> What needs to be done
With the exception of the pictures, write out the data below precisely.

-=-=-=-=-

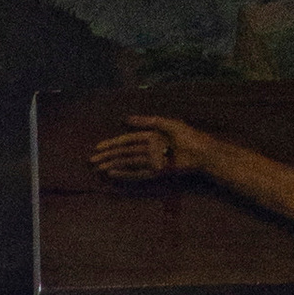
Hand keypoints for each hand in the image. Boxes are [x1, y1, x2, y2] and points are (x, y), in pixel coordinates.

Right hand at [90, 116, 215, 185]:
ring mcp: (151, 161)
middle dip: (108, 156)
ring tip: (99, 169)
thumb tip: (126, 120)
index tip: (98, 147)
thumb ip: (147, 121)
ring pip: (128, 163)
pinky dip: (125, 174)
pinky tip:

-=-=-=-=-

> Response box
Hand keypoints for each hand in the image. Boxes are [x1, y1, x2, y2] and points are (x, y), in pixel coordinates.

Right hand at [90, 116, 215, 185]:
ring mcp: (151, 161)
middle dip: (108, 156)
ring tip: (99, 169)
thumb tip: (126, 120)
index tip: (98, 147)
thumb ip: (147, 121)
ring pip: (128, 163)
pinky dip: (125, 174)
pinky tip:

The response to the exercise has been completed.